Congress made about eighty edits—or, in Jefferson’s words, “mutilations” and “acrimonious criticisms”—to the Rough Draft, as the copy is now referred to. Among the most vociferously debated passages was Jefferson’s denunciation of the slave trade. “He has waged cruel war against human nature itself,” Jefferson wrote accusingly of King George III,

violating its most sacred rights of life & liberty in the persons of a distant people who never offended him, captivating & carrying them into slavery in another hemisphere, or to incur miserable death in their transportation thither. This piratical warfare, the opprobrium of
infidel
powers, is the warfare of the
CHRISTIAN
king of Great Britain.
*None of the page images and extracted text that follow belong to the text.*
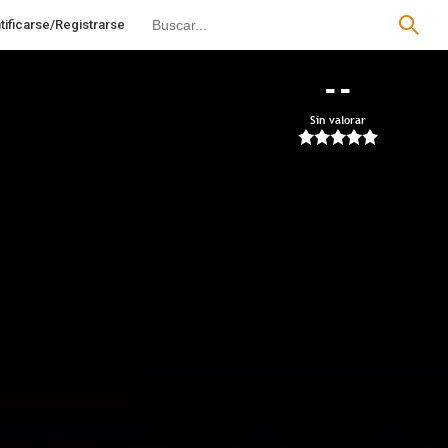
tificarse/Registrarse
--
Sin valorar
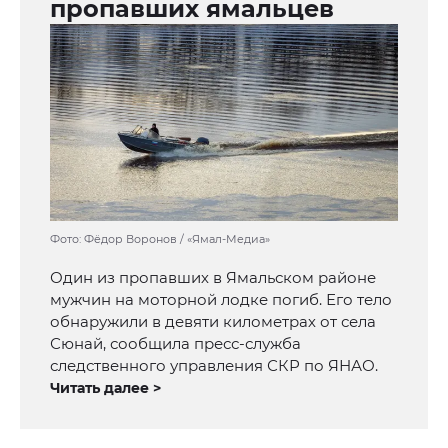
пропавших ямальцев
Фото: Фёдор Воронов / «Ямал-Медиа»
Один из пропавших в Ямальском районе
мужчин на моторной лодке погиб. Его тело
обнаружили в девяти километрах от села
Сюнай, сообщила пресс-служба
следственного управления СКР по ЯНАО.
Читать далее >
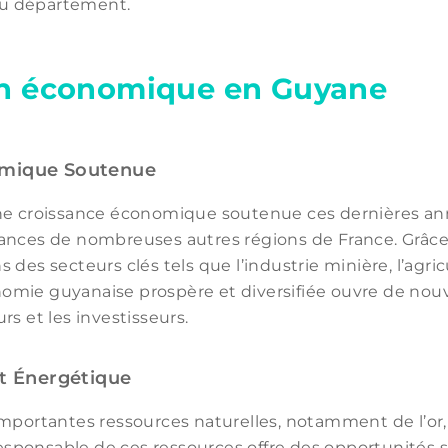
 du département.
on économique en Guyane
omique Soutenue
ne croissance économique soutenue ces dernières an
ances de nombreuses autres régions de France. Grâce
des secteurs clés tels que l’industrie minière, l’agric
conomie guyanaise prospère et diversifiée ouvre de nou
rs et les investisseurs.
et Énergétique
mportantes ressources naturelles, notamment de l’or,
responsable de ces ressources offre des opportunités s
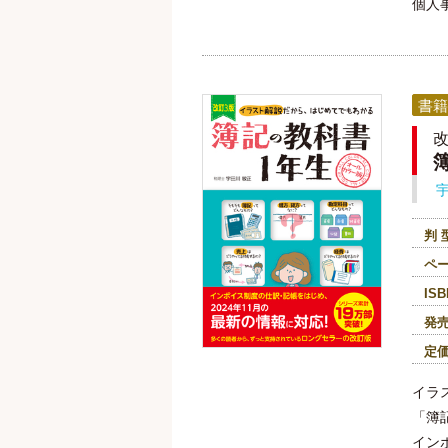
個人
書籍
改
判 
ペ
ISB
発
定
イラ
「簿
イン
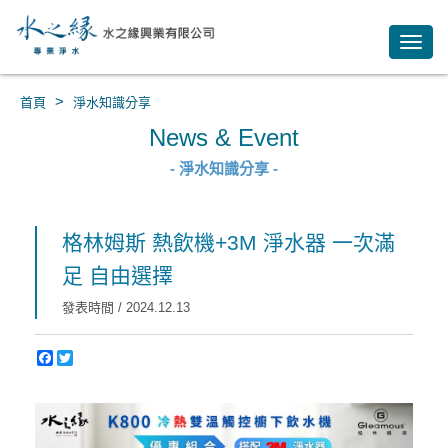
Toggl
navig
>
首頁
淨水知識分享
News & Event
- 淨水知識分享 -
格林姆斯 熱飲機+3M 淨水器 一次滿
足 自由選擇
發表時間 / 2024.12.13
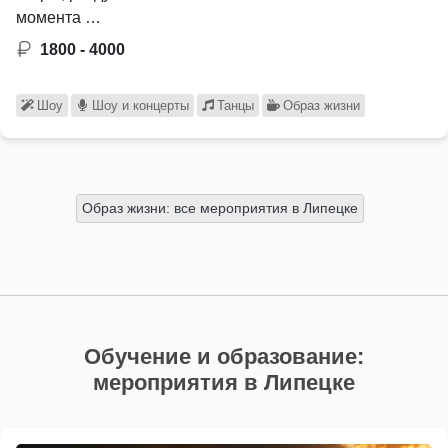
момента …
1800 - 4000
Шоу
Шоу и концерты
Танцы
Образ жизни
Образ жизни: все мероприятия в Липецке
Обучение и образование:
мероприятия в Липецке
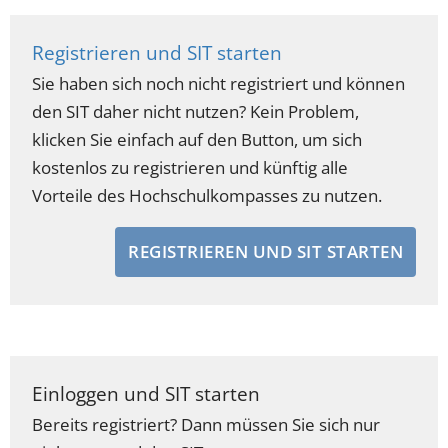
Registrieren und SIT starten
Sie haben sich noch nicht registriert und können
den SIT daher nicht nutzen? Kein Problem,
klicken Sie einfach auf den Button, um sich
kostenlos zu registrieren und künftig alle
Vorteile des Hochschulkompasses zu nutzen.
REGISTRIEREN UND SIT STARTEN
Einloggen und SIT starten
Bereits registriert? Dann müssen Sie sich nur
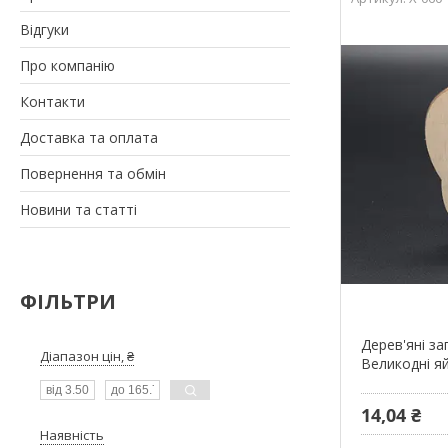
Відгуки
Про компанію
Контакти
Доставка та оплата
Повернення та обмін
Новини та статті
ФІЛЬТРИ
Дерев'яні за
Діапазон цін, ₴
Великодні яй
14,04 ₴
Наявність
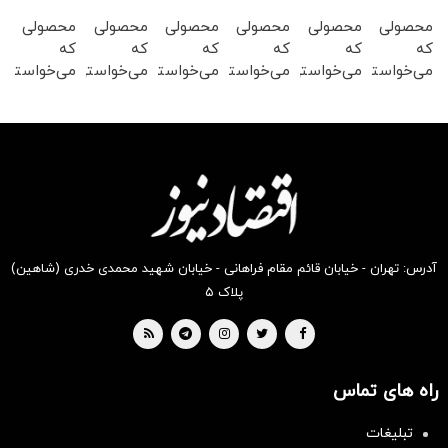
محصولی
محصولی
محصولی
محصولی
محصولی
محصولی
که
که
که
که
که
که
می‌خواستی
می‌خواستی
می‌خواستی
می‌خواستی
می‌خواستی
می‌خواستی
رو در
رو در
رو در
رو در
رو در
رو در
شکفت
شگفت
شگفت
شکفت
شکفت
شکفت
انگیز
انگیز
انگیز
انگیز
انگیز
انگیز
دیجی‌کالا
دیجی‌کالا
دیجی‌کالا
دیجی‌کالا
دیجی‌کالا
دیجی‌کالا
بخر !
بخر !
بخر !
بخر !
بخر !
بخر !
آدرس: تهران - خیابان قائم مقام فراهانی - خیابان شهید محمدی خدری (شاهین)
پلاک ۵
راه های تماس
تبلیغات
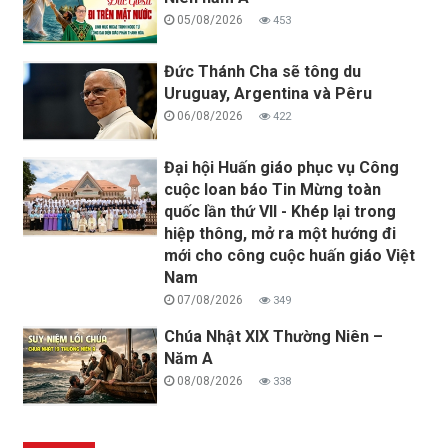
05/08/2026
453
Đức Thánh Cha sẽ tông du
Uruguay, Argentina và Pêru
06/08/2026
422
Đại hội Huấn giáo phục vụ Công
cuộc loan báo Tin Mừng toàn
quốc lần thứ VII - Khép lại trong
hiệp thông, mở ra một hướng đi
mới cho công cuộc huấn giáo Việt
Nam
07/08/2026
349
Chúa Nhật XIX Thường Niên –
Năm A
08/08/2026
338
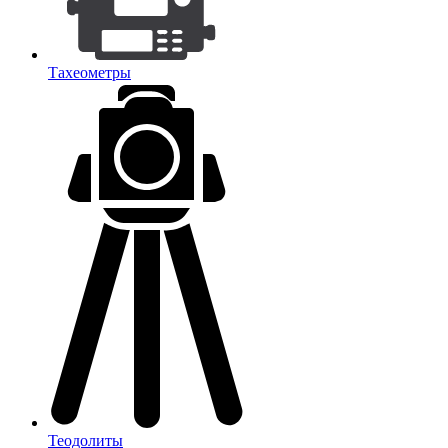
Тахеометры
Теодолиты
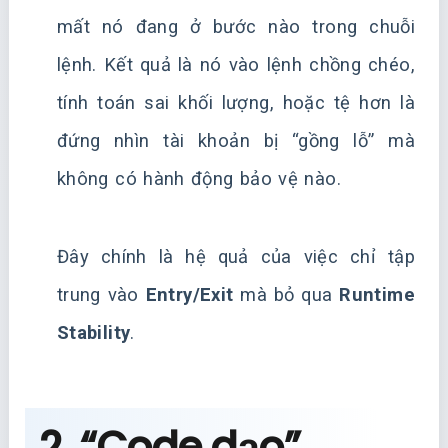
mất nó đang ở bước nào trong chuỗi
lệnh. Kết quả là nó vào lệnh chồng chéo,
tính toán sai khối lượng, hoặc tệ hơn là
đứng nhìn tài khoản bị “gồng lỗ” mà
không có hành động bảo vệ nào.
Đây chính là hệ quả của việc chỉ tập
trung vào
Entry/Exit
mà bỏ qua
Runtime
Stability
.
2. “Code dạo”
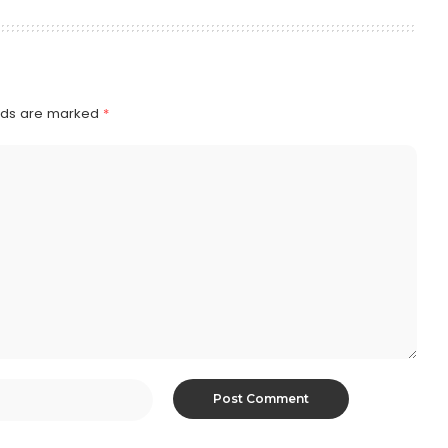
elds are marked
*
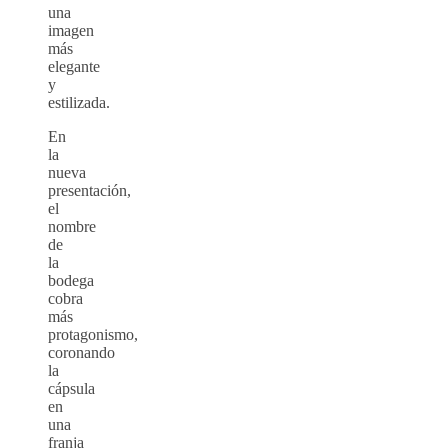
una
imagen
más
elegante
y
estilizada.
En
la
nueva
presentación,
el
nombre
de
la
bodega
cobra
más
protagonismo,
coronando
la
cápsula
en
una
franja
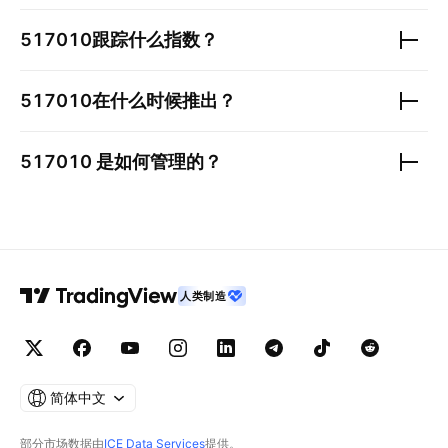
517010
跟踪什么指数？
517010
在什么时候推出？
517010
是如何管理的？
人类制造
简体中文
部分市场数据由
ICE Data Services
提供。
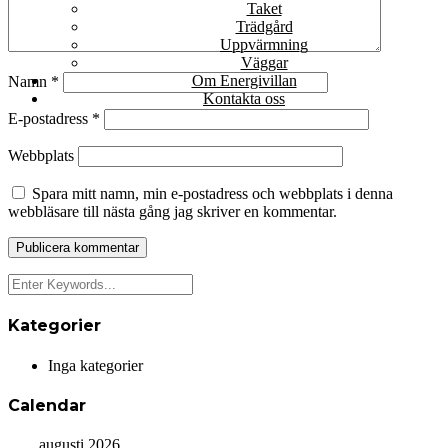
Taket
Trädgård
Uppvärmning
Väggar
Om Energivillan
Namn
*
Kontakta oss
E-postadress
*
Webbplats
Spara mitt namn, min e-postadress och webbplats i denna
webbläsare till nästa gång jag skriver en kommentar.
Kategorier
Inga kategorier
Calendar
augusti 2026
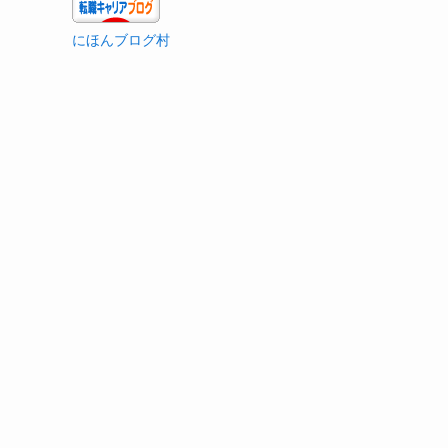
にほんブログ村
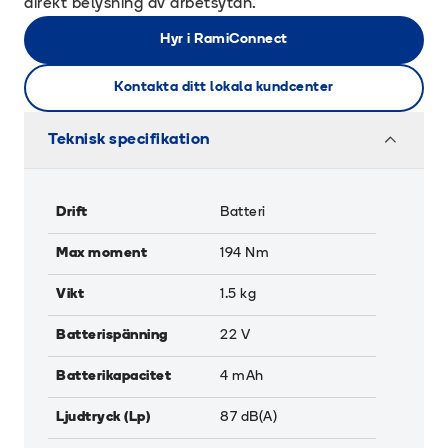
direkt belysning av arbetsytan.
Hyr i RamiConnect
Kontakta ditt lokala kundcenter
Teknisk specifikation
Drift
Batteri
Max moment
194
Nm
Vikt
1.5
kg
Batterispänning
22
V
Batterikapacitet
4
mAh
Ljudtryck (Lp)
87
dB(A)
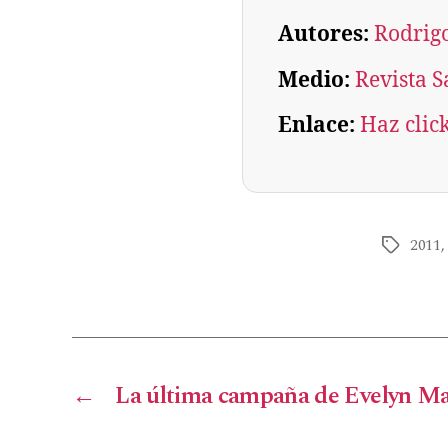
Autores:
Rodrig
Medio:
Revista S
Enlace:
Haz clic
2011
←
La última campaña de Evelyn Ma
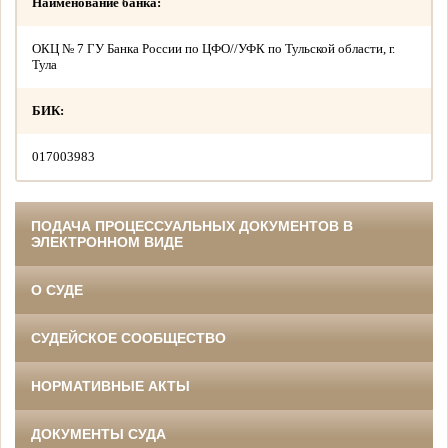
Наименование банка:
ОКЦ № 7 ГУ Банка России по ЦФО//УФК по Тульской области, г.
Тула
БИК:
017003983
ПОДАЧА ПРОЦЕССУАЛЬНЫХ ДОКУМЕНТОВ В
ЭЛЕКТРОННОМ ВИДЕ
О СУДЕ
СУДЕЙСКОЕ СООБЩЕСТВО
НОРМАТИВНЫЕ АКТЫ
ДОКУМЕНТЫ СУДА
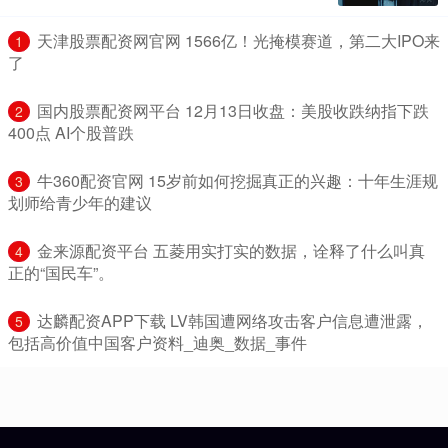
​天津股票配资网官网 1566亿！光掩模赛道，第二大IPO来
1
了
​国内股票配资网平台 12月13日收盘：美股收跌纳指下跌
2
400点 AI个股普跌
​牛360配资官网 15岁前如何挖掘真正的兴趣：十年生涯规
3
划师给青少年的建议
​金来源配资平台 五菱用实打实的数据，诠释了什么叫真
4
正的“国民车”。
​达麟配资APP下载 LV韩国遭网络攻击客户信息遭泄露，
5
包括高价值中国客户资料_迪奥_数据_事件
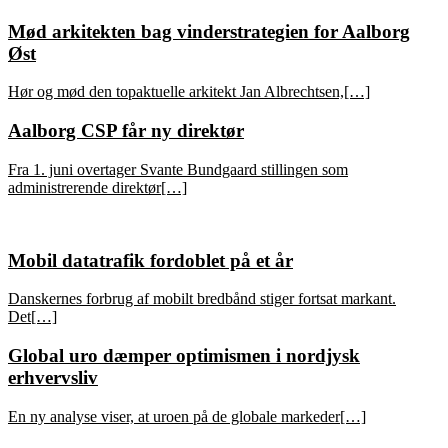
Mød arkitekten bag vinderstrategien for Aalborg
Øst
Hør og mød den topaktuelle arkitekt Jan Albrechtsen,[…]
Aalborg CSP får ny direktør
Fra 1. juni overtager Svante Bundgaard stillingen som
administrerende direktør[…]
Mobil datatrafik fordoblet på et år
Danskernes forbrug af mobilt bredbånd stiger fortsat markant.
Det[…]
Global uro dæmper optimismen i nordjysk
erhvervsliv
En ny analyse viser, at uroen på de globale markeder[…]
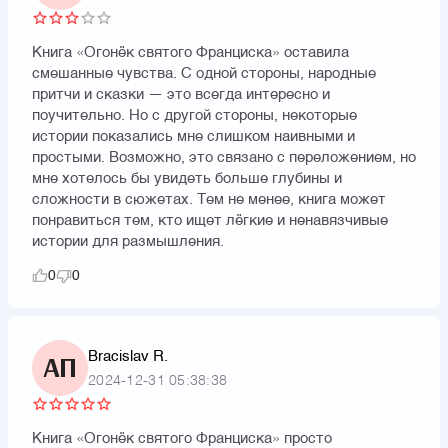
Книга «Огонёк святого Франциска» оставила
смешанные чувства. С одной стороны, народные
притчи и сказки — это всегда интересно и
поучительно. Но с другой стороны, некоторые
истории показались мне слишком наивными и
простыми. Возможно, это связано с переложением, но
мне хотелось бы увидеть больше глубины и
сложности в сюжетах. Тем не менее, книга может
понравиться тем, кто ищет лёгкие и ненавязчивые
истории для размышления.
0
0
Bracislav R.
АП
2024-12-31 05:38:38
Книга «Огонёк святого Франциска» просто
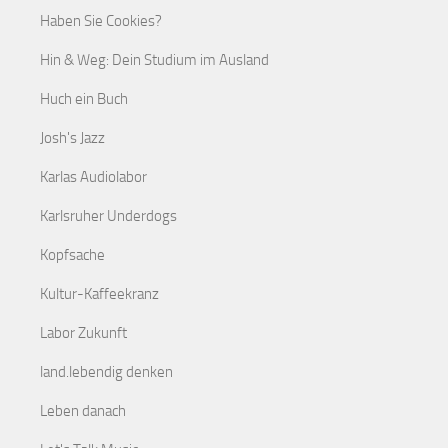
Haben Sie Cookies?
Hin & Weg: Dein Studium im Ausland
Huch ein Buch
Josh's Jazz
Karlas Audiolabor
Karlsruher Underdogs
Kopfsache
Kultur-Kaffeekranz
Labor Zukunft
land.lebendig denken
Leben danach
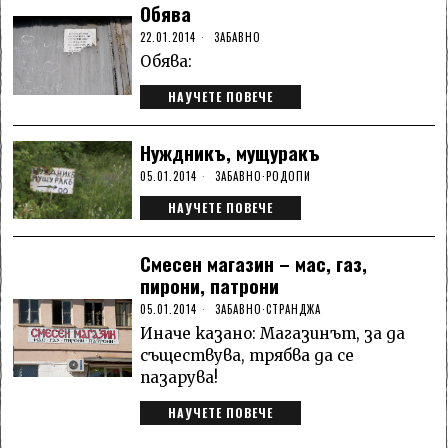
Обява
22.01.2014
ЗАБАВНО
Обява:
НАУЧЕТЕ ПОВЕЧЕ
Нуждникъ, мущуракъ
05.01.2014
ЗАБАВНО
·
РОДОПИ
НАУЧЕТЕ ПОВЕЧЕ
Смесен магазин – мас, газ,
пирони, патрони
05.01.2014
ЗАБАВНО
·
СТРАНДЖА
Иначе казано: Магазинът, за да
съществува, трябва да се
пазарува!
НАУЧЕТЕ ПОВЕЧЕ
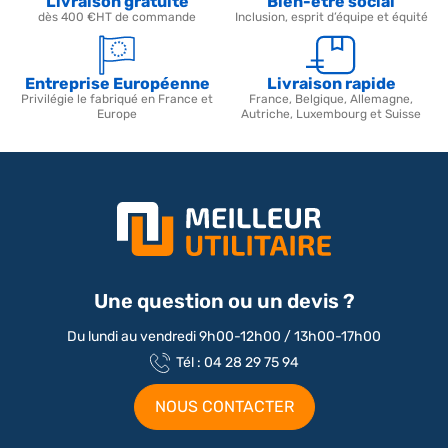
Livraison gratuite
Bien-être social
dès 400 €HT de commande
Inclusion, esprit d’équipe et équité
Entreprise Européenne
Livraison rapide
Privilégie le fabriqué en France et
France, Belgique, Allemagne,
Europe
Autriche, Luxembourg et Suisse
Une question ou un devis ?
Du lundi au vendredi 9h00-12h00 / 13h00-17h00
Tél : 04 28 29 75 94
NOUS CONTACTER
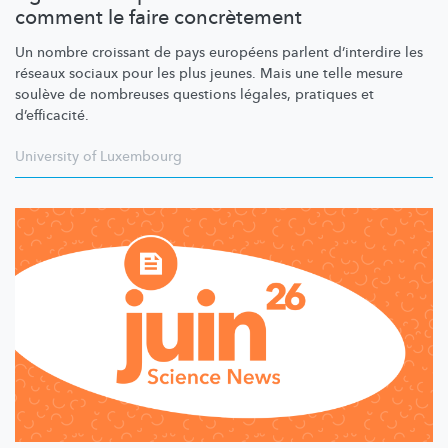
comment le faire concrètement
Un nombre croissant de pays européens parlent d’interdire les
réseaux sociaux pour les plus jeunes. Mais une telle mesure
soulève de nombreuses questions légales, pratiques et
d’efficacité.
University of Luxembourg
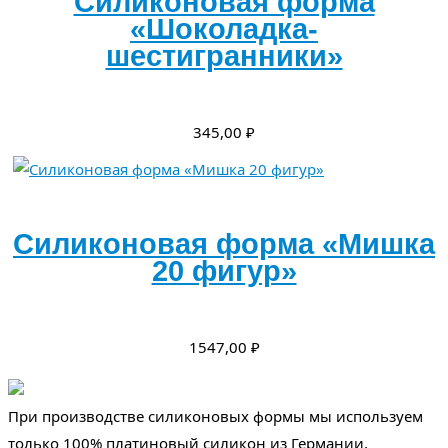
Силиконовая форма
«Шоколадка-
шестигранники»
345,00
₽
Силиконовая форма «Мишка
20 фигур»
1547,00
₽
При производстве силиконовых формы мы используем
только 100% платиновый силикон из Германии,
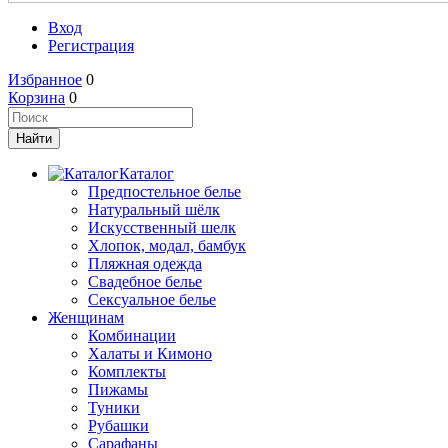
Вход
Регистрация
Избранное
0
Корзина
0
Каталог
Предпостельное белье
Натуральный шёлк
Искусственный шелк
Хлопок, модал, бамбук
Пляжная одежда
Свадебное белье
Сексуальное белье
Женщинам
Комбинации
Халаты и Кимоно
Комплекты
Пижамы
Туники
Рубашки
Сарафаны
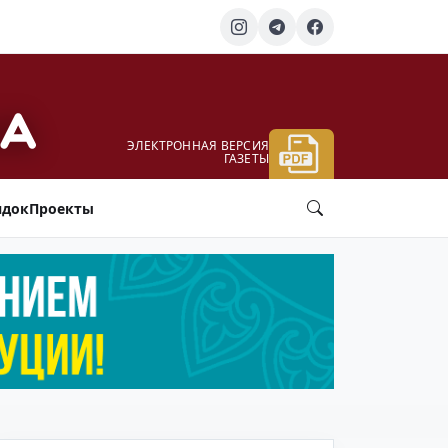
ЭЛЕКТРОННАЯ ВЕРСИЯ
ГАЗЕТЫ
ядок
Проекты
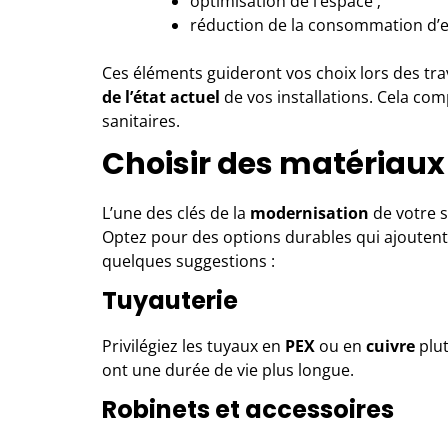
optimisation de l’espace ;
réduction de la consommation d’
Ces éléments guideront vos choix lors des tr
de l’état actuel
de vos installations. Cela com
sanitaires.
Choisir des matériau
L’une des clés de la
modernisation
de votre s
Optez pour des options durables qui ajoutent 
quelques suggestions :
Tuyauterie
Privilégiez les tuyaux en
PEX
ou en
cuivre
plut
ont une durée de vie plus longue.
Robinets et accessoires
Determined to keep open a market where MEN should be bought & sold, he has prostituted his negative for suppressing every legislative attempt to prohibit or to restrain this execrable commerce.

How Jefferson, who owned hundreds of slaves himself, could have composed such a diatribe is a whole separate topic for discussion, but suffice it to say that certain southern representatives refused to sign the Declaration if this language remained. The section was excised, representing the largest single cut from Jefferson’s Rough Draft.

Since Dunlap’s broadsides represented the final product of Congress’s edits and were printed on a movable-type press, they contain no handwritten marks or alterations. But because more than two dozen
have been salvaged, it’s still possible to compare them and find discrepancies. Many, including the Leary’s copy, are slightly crooked, and at least eleven have faint overlapping text, indicating that the paper had been folded in preparation for distribution before the ink was completely dry. These and other imperfections accentuate the urgency of the moment.

No laws regulate what private collectors can or can’t do with Dunlap broadsides as long as they’re obtained legally. Fortunately, most buyers—such as Norman Lear, David Hayden, Ira Corn, and Joseph Driscoll—have put theirs on public display or donated them to reputable institutions. But there’s nothing stopping a crazed millionaire from purchasing a copy and burning it to make a political statement or turning it into a papier-mâché hat for kicks.

Concerted efforts to safeguard documents of national importance didn’t begin in earnest until 1933, when Congress established the National Archives. That same year, Robert D. W. Connor, the first archivist of the United States, delivered this mortifying assessment of our federal government’s “system” to retain and catalog historic manuscripts:

[Everything is] scattered throughout the country, stored wherever space can be found for them, in cellars and sub-cellars, under terraces and over boiler-rooms, in attics and corridors, piled in dumps on floors and packed into alcoves, abandoned carbarns, storage warehouses, deserted theaters, or ancient but more humble edifices that should long ago have served their last useful purpose. Typical is the case of valuable records relating to Indian Affairs which were found in a depository in Washington piled on dust-covered shelves mingled higgledy-piggledy with empty whisky bottles and with rags and other highly inflammable trash. In another Washington depository packed with documents the most prominent object which meets the eye as one enters the room is the skull of a cat protruding from under a pile of valuable records.

Although the cornerstone of the National Archives was laid in 1933, construction lagged due to the Depression and World War II, and the engrossed copy of the Declaration of Independence didn’t settle into its permanent home until 1952.

That it hadn’t been lost or ruined in the meantime, as had the great majority of Dunlap broadsides, is a miracle in itself. After the signing ceremony on August 2, 1776, the engrossed copy was repeatedly rolled up and unrolled as it accompanied Continental Congress members dashing from city to city, trying to keep one step ahead of British soldiers who would have loved to get their hands on the treasonous parchment.

In 1801, President John Adams ordered that key government manuscripts be moved from Philadelphia to the nation’s new capital in Washington. The Declaration and its priceless companions were loaded onto a ship that sailed down the Delaware River, out to sea, through the Chesapeake Bay, and finally up the Potomac.